In this study we explored the role of Hoogsteen bonds in a relatively simple model of DNA. We expect that it will be straightforward to augment other coarse-grained models with non-Watson–Crick bonds if one wants to study more detailed interactions, such as the role of solvation or ionic strength.^{13, 14, 22, 24, 25, 26} We expect that coarse-grained models incorporating Hoogsteen bonds will be useful in a number of scenarios beyond hybridization of dsDNA or ssDNA hairpins. As the first example, we investigated the folding of an ssDNA aptamer that possesses a G-quartet.

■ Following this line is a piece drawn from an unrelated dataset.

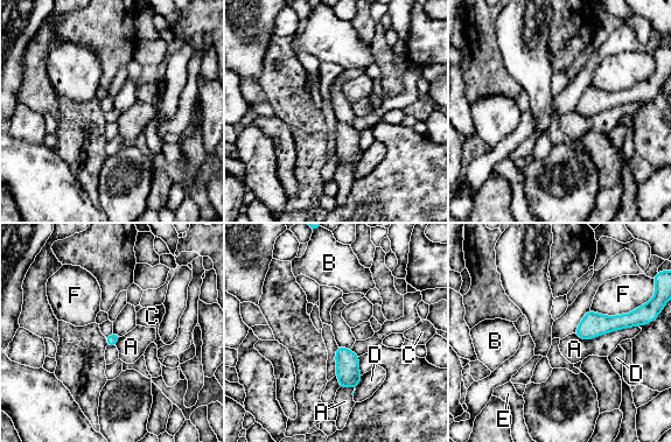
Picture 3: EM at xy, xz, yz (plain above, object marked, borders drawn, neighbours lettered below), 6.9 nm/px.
pass()
A, B, C, D, E and F are other cells; border along (638, 325), (588, 339), (573, 334) in picture 3; one neuron here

There are numerous other aptamers whose secondary and tertiary structure should be affected by Hoogsteen bonding and are thus amenable to simulation using our method. As the second example, we showed how the model could capture the dynamics of strand invasion leading to triplex formation. While the in vivo situation is much more complicated due to the presence of ssDNA binding proteins, the model presented here is the first step towards a sequence-specific, coarse-grained model of DNA repair. Although the model presented here does not include the complex and delicately balanced free energy terms found in all atom systems, this limitation should be balanced against the model's ability to reach long times.